▶ Provided passage
▽

How to put your money where your strategy is PART II
1. Have a target corporate portfolio.
There’s a quote
attributed to author Lewis Carroll: “If you don’t know where you are going, any
road will take you there.” When it comes to developing an allocation agenda,
it’s helpful to have a target portfolio in mind. Most companies resist this,
for understandable reasons: it requires a lot of conviction to describe planned
portfolio changes in anything but the vaguest terms, and the right answers may
change if the broader business environment turns out to be different from the
expected one.
In our experience,
though, a target portfolio need not be slavish or mechanistic and can be a
powerful forcing device to move beyond generic strategy statements, such as
“strengthen in Asian markets” or “continue to migrate from products to
services.” Identifying business opportunities where your company wants to
increase its exposure can create a foundation for scrutinizing how it allocates
capital, talent, and other resources.
Setting targets is just
a starting point; companies also need mechanisms for revisiting and adjusting
them over time. For example, Google holds a quarterly review process that
examines the performance of all core product and engineering areas against
three measures: what each area did in the previous 90 days and forecasts for
the next 90 days, its medium-term financial trajectory, and its strategic
positioning. And the company has ensured that it can allocate resources in an
agile way by not having business units, which diminishes the impact of
corporate politics.

△

▶ Data extract
▽

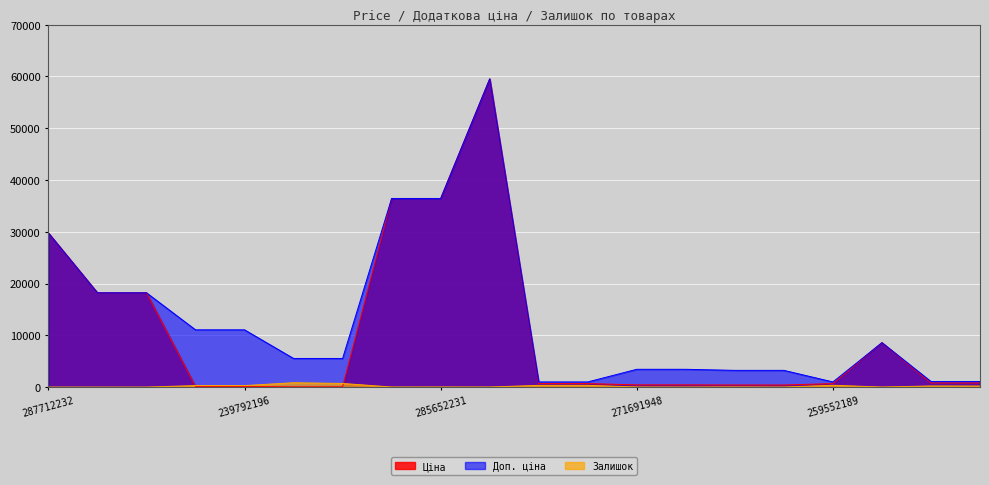

True or false: Доп. ціна has more than 0 interior local peaks.

True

△

▶ Task to complete
Answer these questions about the passage on target corporate portfolios:
1. To which author is the opening quote attributed?
2. How often does Google hold its review process?
3. What does Google not have that lets it allocate resources in an agile way?

▶ Output of the exercise
1. Lewis Carroll
2. Quarterly
3. Business units